Carbohydrate-protein linkage region of proteoglycans is a key oligosaccharide structure because their sulphated and/or phosphorylated analogues control the biosynthesis of glucosaminoglycans or galactosaminoglycans. Therefore, synthesised sulphated and/or phosphorylated analogues were characterised by tandem mass spectrometry in the negative-ion mode. Results demonstrated that the product ion profile was characterised by glycosidic and cross-ring cleavages depending on the position and the type of the charged group (sulphate, phosphate or carboxylate). When the above compounds were sulphated and phosphorylated, the ion found at m/z 79 was the only one that demonstrated a phosphate group on the structure. The data also suggested that when a sodium cation was present in a sulphated and phosphorylated structure, the phosphate group in most cases was neutralised by the sodium cation, and therefore cleaved off the molecule, while the sulphate group was carrying the negative charge.

Stereocontrolled preparation of biotinylated chondroitin sulfate E di-, tetra-, and hexasaccharide conjugates.

The synthesis of biotinylated conjugates of oligomers of the basic repeating unit of chondroitin sulfate E (CS-E) with the sequence [GlcA-4,6-disulfated GalNAc]n is reported herein for the first time. An efficient and stereocontrolled preparation of di-, tetra-, and hexasaccharide derivatives was achieved using a common key disaccharide intermediate in an iterative way. An unexpected and never reported side reaction on the carbonyl group of the levulinate ester was observed during a coupling reaction. These complex molecules should be useful to study their interactions with various proteins.

An expeditious preparation of various sulfoforms of the disaccharide beta-D-Galp-(1-->3)-D-Galp, a partial structure of the linkage region of proteoglycans, as their 4-methoxyphenyl beta-D-glycosides.

An expeditious preparation of various sulfoforms of the disaccharide 4-methoxyphenyl O-(beta-D-galactopyranosyl)-(1-->3)-beta-D-galactopyranoside, namely the 4(I)- and 6(I)-sulfate, the 4(II)- and 6(II)-sulfate, and the 6(I),6(II)-disulfate derivatives, is reported for the first time. These molecules will be useful for the study of the early steps of the biosynthesis and sorting of proteoglycans. All target compounds were readily obtained from the common key intermediate 4-methoxyphenyl O-(2,3-di-O-benzoyl-4,6-di-O-levulinoyl-beta-D-galactopyranosyl)-(1-->3)-2-O-benzoyl-4,6-O-benzylidene-beta-D-galactopyranoside, easily prepared from the common starting material 4-methoxyphenyl 4,6-O-benzylidene-beta-D-galactopyranoside. Noticeable is the possible preparation of the different 6-O-sulfonated species through a one-pot procedure starting from a tetrol precursor.

An access to various sulfation patterns in dermatan sulfate: chemical syntheses of sulfoforms of trisaccharide methyl glycosides.

The syntheses are reported for the first time of alpha-L-IdopA2SO(3)-(1-->3)-beta-D-GalpNAc4SO(3)-(1-->4)-alpha-L-IdopA2SO(3)-(1-->OMe), its disulfated analogue alpha-L-IdopA2SO(3)-(1-->3)-beta-D-GalpNAc-(1-->4)-alpha-L-IdopA2SO(3)-(1-->OMe), and of beta-D-GalpNAc4SO(3)-(1-->4)-alpha-L-IdopA2SO(3)-(1-->3)-beta-D-GalpNAc4SO(3)-(1-->OMe), which represent structural fragments of dermatan sulfate, unavailable directly by chemical or enzymatic degradation of the glycosaminoglycan polymer. These molecules were readily obtained from a pair of key disaccharide intermediates, in which the relative difference of stability of the D-GalNAc 4-hydroxy protecting groups (acetate or pivalate) toward saponification conditions allowed access to various sulfoforms from a common precursor.
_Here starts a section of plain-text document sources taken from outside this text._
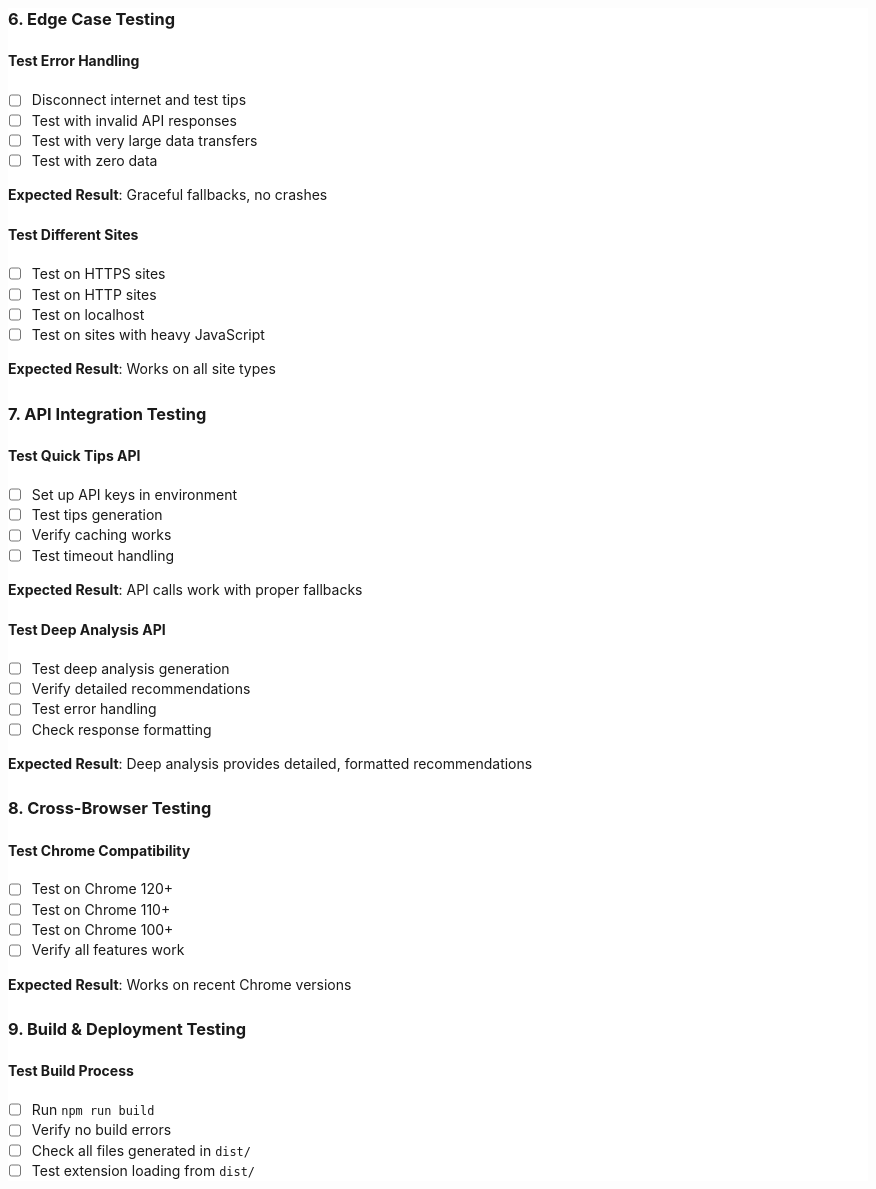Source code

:### 6. Edge Case Testing

#### Test Error Handling
- [ ] Disconnect internet and test tips
- [ ] Test with invalid API responses
- [ ] Test with very large data transfers
- [ ] Test with zero data

**Expected Result**: Graceful fallbacks, no crashes

#### Test Different Sites
- [ ] Test on HTTPS sites
- [ ] Test on HTTP sites
- [ ] Test on localhost
- [ ] Test on sites with heavy JavaScript

**Expected Result**: Works on all site types

### 7. API Integration Testing

#### Test Quick Tips API
- [ ] Set up API keys in environment
- [ ] Test tips generation
- [ ] Verify caching works
- [ ] Test timeout handling

**Expected Result**: API calls work with proper fallbacks

#### Test Deep Analysis API
- [ ] Test deep analysis generation
- [ ] Verify detailed recommendations
- [ ] Test error handling
- [ ] Check response formatting

**Expected Result**: Deep analysis provides detailed, formatted recommendations

### 8. Cross-Browser Testing

#### Test Chrome Compatibility
- [ ] Test on Chrome 120+
- [ ] Test on Chrome 110+
- [ ] Test on Chrome 100+
- [ ] Verify all features work

**Expected Result**: Works on recent Chrome versions

### 9. Build & Deployment Testing

#### Test Build Process
- [ ] Run `npm run build`
- [ ] Verify no build errors
- [ ] Check all files generated in `dist/`
- [ ] Test extension loading from `dist/`
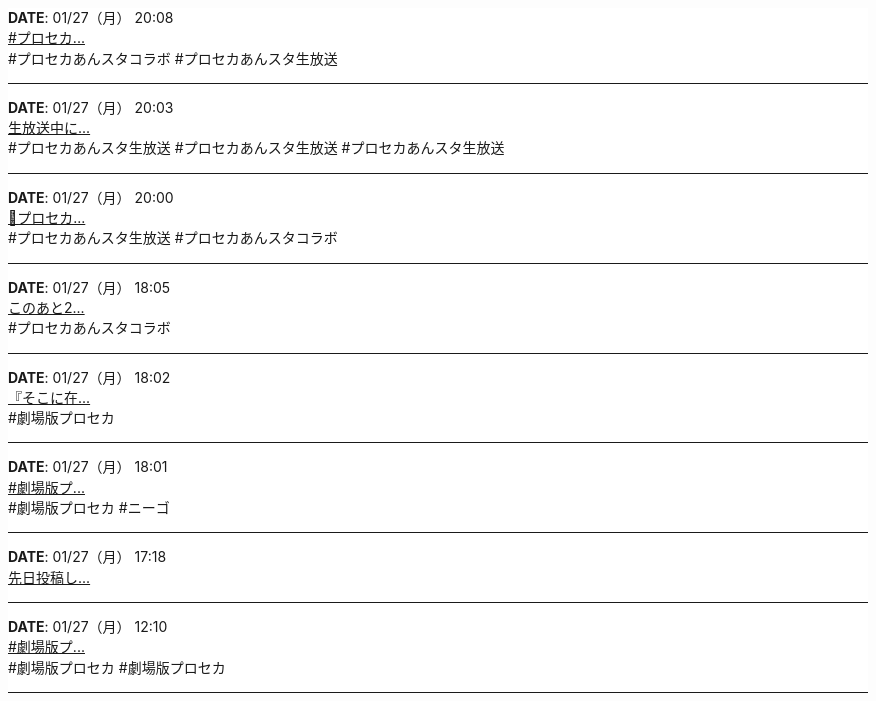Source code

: **DATE**: 01/27（月） 20:08
<br>
[#プロセカ...](https://twitter.com/pj_sekai/status/1883834514113499376)
<br>
#プロセカあんスタコラボ #プロセカあんスタ生放送

---

**DATE**: 01/27（月） 20:03
<br>
[生放送中に...](https://twitter.com/pj_sekai/status/1883833115166343437)
<br>
#プロセカあんスタ生放送 #プロセカあんスタ生放送 #プロセカあんスタ生放送

---

**DATE**: 01/27（月） 20:00
<br>
[🎤プロセカ...](https://twitter.com/pj_sekai/status/1883832441456284143)
<br>
#プロセカあんスタ生放送 #プロセカあんスタコラボ

---

**DATE**: 01/27（月） 18:05
<br>
[このあと2...](https://twitter.com/pj_sekai/status/1883803395854831655)
<br>
#プロセカあんスタコラボ

---

**DATE**: 01/27（月） 18:02
<br>
[『そこに在...](https://twitter.com/pj_sekai/status/1883802689894822385)
<br>
#劇場版プロセカ

---

**DATE**: 01/27（月） 18:01
<br>
[#劇場版プ...](https://twitter.com/pj_sekai/status/1883802588375835091)
<br>
#劇場版プロセカ #ニーゴ

---

**DATE**: 01/27（月） 17:18
<br>
[先日投稿し...](https://twitter.com/pj_sekai/status/1883791630521778190)

---

**DATE**: 01/27（月） 12:10
<br>
[#劇場版プ...](https://twitter.com/pj_sekai/status/1883714163165532519)
<br>
#劇場版プロセカ #劇場版プロセカ

---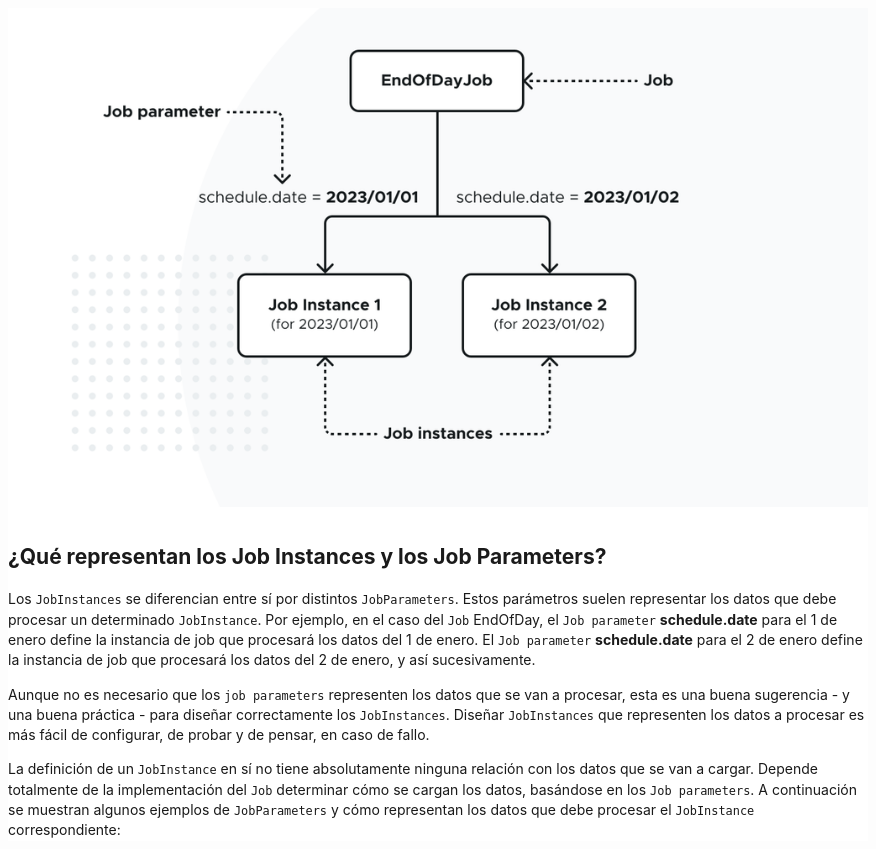 ![job parameters](./assets/07.job-parameters.svg)

## ¿Qué representan los Job Instances y los Job Parameters?

Los `JobInstances` se diferencian entre sí por distintos `JobParameters`. Estos parámetros suelen representar los datos
que
debe procesar un determinado `JobInstance`. Por ejemplo, en el caso del `Job` EndOfDay, el `Job parameter`
**schedule.date** para el 1 de enero define la instancia de job que procesará los datos del 1 de enero.
El `Job parameter` **schedule.date** para el 2 de enero define la instancia de job que procesará los datos del 2 de
enero, y así sucesivamente.

Aunque no es necesario que los `job parameters` representen los datos que se van a procesar, esta es una buena
sugerencia - y una buena práctica - para diseñar correctamente los `JobInstances`. Diseñar `JobInstances` que
representen los datos a procesar es más fácil de configurar, de probar y de pensar, en caso de fallo.

La definición de un `JobInstance` en sí no tiene absolutamente ninguna relación con los datos que se van a cargar.
Depende totalmente de la implementación del `Job` determinar cómo se cargan los datos, basándose en
los `Job parameters`. A continuación se muestran algunos ejemplos de `JobParameters` y cómo representan los datos que
debe procesar el `JobInstance` correspondiente:
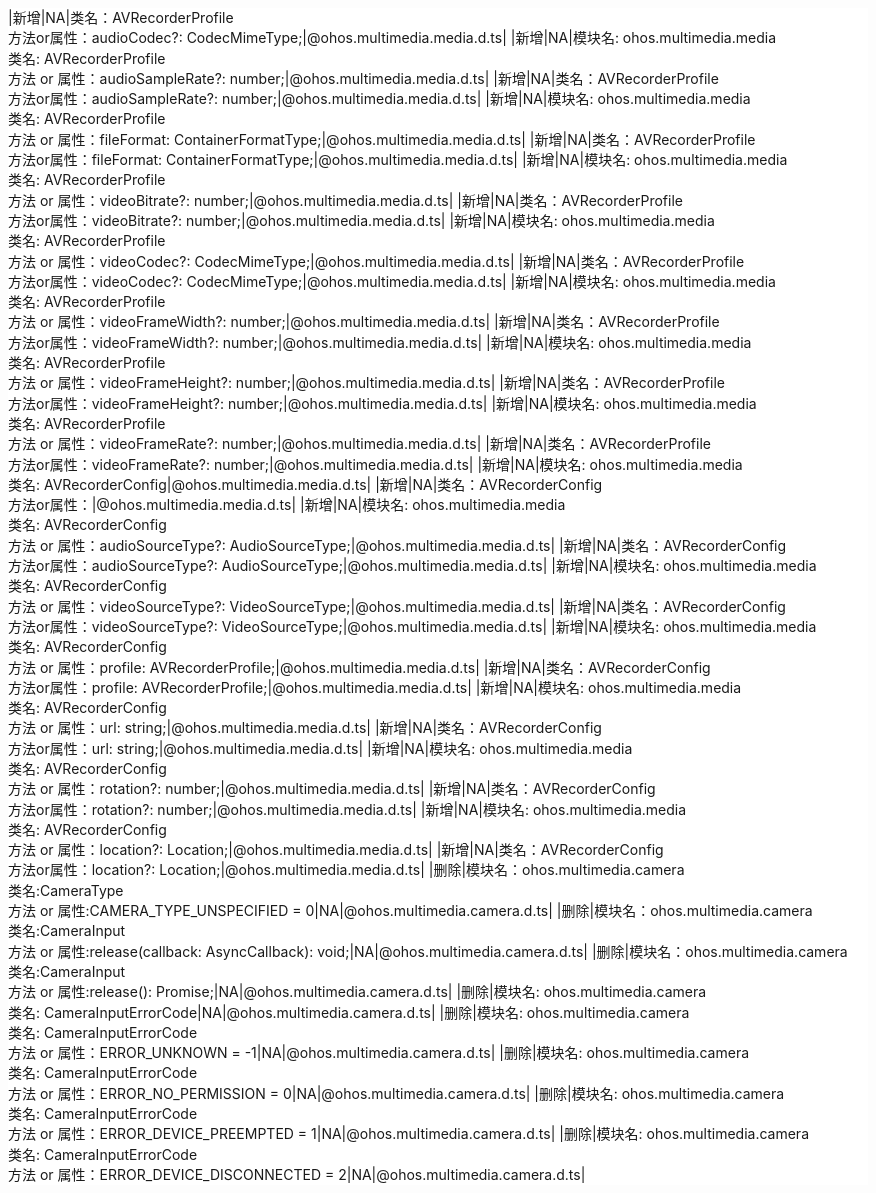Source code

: |新增|NA|类名：AVRecorderProfile<br>方法or属性：audioCodec?: CodecMimeType;|@ohos.multimedia.media.d.ts|
|新增|NA|模块名: ohos.multimedia.media<br>类名: AVRecorderProfile<br>方法 or 属性：audioSampleRate?: number;|@ohos.multimedia.media.d.ts|
|新增|NA|类名：AVRecorderProfile<br>方法or属性：audioSampleRate?: number;|@ohos.multimedia.media.d.ts|
|新增|NA|模块名: ohos.multimedia.media<br>类名: AVRecorderProfile<br>方法 or 属性：fileFormat: ContainerFormatType;|@ohos.multimedia.media.d.ts|
|新增|NA|类名：AVRecorderProfile<br>方法or属性：fileFormat: ContainerFormatType;|@ohos.multimedia.media.d.ts|
|新增|NA|模块名: ohos.multimedia.media<br>类名: AVRecorderProfile<br>方法 or 属性：videoBitrate?: number;|@ohos.multimedia.media.d.ts|
|新增|NA|类名：AVRecorderProfile<br>方法or属性：videoBitrate?: number;|@ohos.multimedia.media.d.ts|
|新增|NA|模块名: ohos.multimedia.media<br>类名: AVRecorderProfile<br>方法 or 属性：videoCodec?: CodecMimeType;|@ohos.multimedia.media.d.ts|
|新增|NA|类名：AVRecorderProfile<br>方法or属性：videoCodec?: CodecMimeType;|@ohos.multimedia.media.d.ts|
|新增|NA|模块名: ohos.multimedia.media<br>类名: AVRecorderProfile<br>方法 or 属性：videoFrameWidth?: number;|@ohos.multimedia.media.d.ts|
|新增|NA|类名：AVRecorderProfile<br>方法or属性：videoFrameWidth?: number;|@ohos.multimedia.media.d.ts|
|新增|NA|模块名: ohos.multimedia.media<br>类名: AVRecorderProfile<br>方法 or 属性：videoFrameHeight?: number;|@ohos.multimedia.media.d.ts|
|新增|NA|类名：AVRecorderProfile<br>方法or属性：videoFrameHeight?: number;|@ohos.multimedia.media.d.ts|
|新增|NA|模块名: ohos.multimedia.media<br>类名: AVRecorderProfile<br>方法 or 属性：videoFrameRate?: number;|@ohos.multimedia.media.d.ts|
|新增|NA|类名：AVRecorderProfile<br>方法or属性：videoFrameRate?: number;|@ohos.multimedia.media.d.ts|
|新增|NA|模块名: ohos.multimedia.media<br>类名: AVRecorderConfig|@ohos.multimedia.media.d.ts|
|新增|NA|类名：AVRecorderConfig<br>方法or属性：|@ohos.multimedia.media.d.ts|
|新增|NA|模块名: ohos.multimedia.media<br>类名: AVRecorderConfig<br>方法 or 属性：audioSourceType?: AudioSourceType;|@ohos.multimedia.media.d.ts|
|新增|NA|类名：AVRecorderConfig<br>方法or属性：audioSourceType?: AudioSourceType;|@ohos.multimedia.media.d.ts|
|新增|NA|模块名: ohos.multimedia.media<br>类名: AVRecorderConfig<br>方法 or 属性：videoSourceType?: VideoSourceType;|@ohos.multimedia.media.d.ts|
|新增|NA|类名：AVRecorderConfig<br>方法or属性：videoSourceType?: VideoSourceType;|@ohos.multimedia.media.d.ts|
|新增|NA|模块名: ohos.multimedia.media<br>类名: AVRecorderConfig<br>方法 or 属性：profile: AVRecorderProfile;|@ohos.multimedia.media.d.ts|
|新增|NA|类名：AVRecorderConfig<br>方法or属性：profile: AVRecorderProfile;|@ohos.multimedia.media.d.ts|
|新增|NA|模块名: ohos.multimedia.media<br>类名: AVRecorderConfig<br>方法 or 属性：url: string;|@ohos.multimedia.media.d.ts|
|新增|NA|类名：AVRecorderConfig<br>方法or属性：url: string;|@ohos.multimedia.media.d.ts|
|新增|NA|模块名: ohos.multimedia.media<br>类名: AVRecorderConfig<br>方法 or 属性：rotation?: number;|@ohos.multimedia.media.d.ts|
|新增|NA|类名：AVRecorderConfig<br>方法or属性：rotation?: number;|@ohos.multimedia.media.d.ts|
|新增|NA|模块名: ohos.multimedia.media<br>类名: AVRecorderConfig<br>方法 or 属性：location?: Location;|@ohos.multimedia.media.d.ts|
|新增|NA|类名：AVRecorderConfig<br>方法or属性：location?: Location;|@ohos.multimedia.media.d.ts|
|删除|模块名：ohos.multimedia.camera<br>类名:CameraType<br>方法 or 属性:CAMERA_TYPE_UNSPECIFIED = 0|NA|@ohos.multimedia.camera.d.ts|
|删除|模块名：ohos.multimedia.camera<br>类名:CameraInput<br>方法 or 属性:release(callback: AsyncCallback<void>): void;|NA|@ohos.multimedia.camera.d.ts|
|删除|模块名：ohos.multimedia.camera<br>类名:CameraInput<br>方法 or 属性:release(): Promise<void>;|NA|@ohos.multimedia.camera.d.ts|
|删除|模块名: ohos.multimedia.camera<br>类名: CameraInputErrorCode|NA|@ohos.multimedia.camera.d.ts|
|删除|模块名: ohos.multimedia.camera<br>类名: CameraInputErrorCode<br>方法 or 属性：ERROR_UNKNOWN = -1|NA|@ohos.multimedia.camera.d.ts|
|删除|模块名: ohos.multimedia.camera<br>类名: CameraInputErrorCode<br>方法 or 属性：ERROR_NO_PERMISSION = 0|NA|@ohos.multimedia.camera.d.ts|
|删除|模块名: ohos.multimedia.camera<br>类名: CameraInputErrorCode<br>方法 or 属性：ERROR_DEVICE_PREEMPTED = 1|NA|@ohos.multimedia.camera.d.ts|
|删除|模块名: ohos.multimedia.camera<br>类名: CameraInputErrorCode<br>方法 or 属性：ERROR_DEVICE_DISCONNECTED = 2|NA|@ohos.multimedia.camera.d.ts|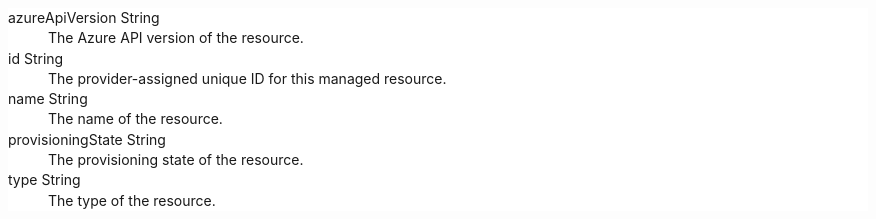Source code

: <div>
<pulumi-choosable type="language" values="yaml">
<dl class="resources-properties"><dt class="property-"
            title="">
        <span id="azureapiversion_yaml">
<a data-swiftype-name="resource-property" data-swiftype-type="text" href="#azureapiversion_yaml" style="color: inherit; text-decoration: inherit;">azure<wbr>Api<wbr>Version</a>
</span>
        <span class="property-indicator"></span>
        <span class="property-type">String</span>
    </dt>
    <dd>The Azure API version of the resource.</dd><dt class="property-"
            title="">
        <span id="id_yaml">
<a data-swiftype-name="resource-property" data-swiftype-type="text" href="#id_yaml" style="color: inherit; text-decoration: inherit;">id</a>
</span>
        <span class="property-indicator"></span>
        <span class="property-type">String</span>
    </dt>
    <dd>The provider-assigned unique ID for this managed resource.</dd><dt class="property-"
            title="">
        <span id="name_yaml">
<a data-swiftype-name="resource-property" data-swiftype-type="text" href="#name_yaml" style="color: inherit; text-decoration: inherit;">name</a>
</span>
        <span class="property-indicator"></span>
        <span class="property-type">String</span>
    </dt>
    <dd>The name of the resource.</dd><dt class="property-"
            title="">
        <span id="provisioningstate_yaml">
<a data-swiftype-name="resource-property" data-swiftype-type="text" href="#provisioningstate_yaml" style="color: inherit; text-decoration: inherit;">provisioning<wbr>State</a>
</span>
        <span class="property-indicator"></span>
        <span class="property-type">String</span>
    </dt>
    <dd>The provisioning state of the resource.</dd><dt class="property-"
            title="">
        <span id="type_yaml">
<a data-swiftype-name="resource-property" data-swiftype-type="text" href="#type_yaml" style="color: inherit; text-decoration: inherit;">type</a>
</span>
        <span class="property-indicator"></span>
        <span class="property-type">String</span>
    </dt>
    <dd>The type of the resource.</dd></dl>
</pulumi-choosable>
</div>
For the preparation of these blocks, the 4-O-pivaloyl-D-galacto moiety was readily obtained through a one-pot stereospecific intramolecular nucleophilic displacement on an easily available 3-O-pivaloyl-D-gluco precursor, and the L-IdoA moiety through selective radical oxidation at C-6 of a L-ido 4,6-diol derivative with oxoammonium salts.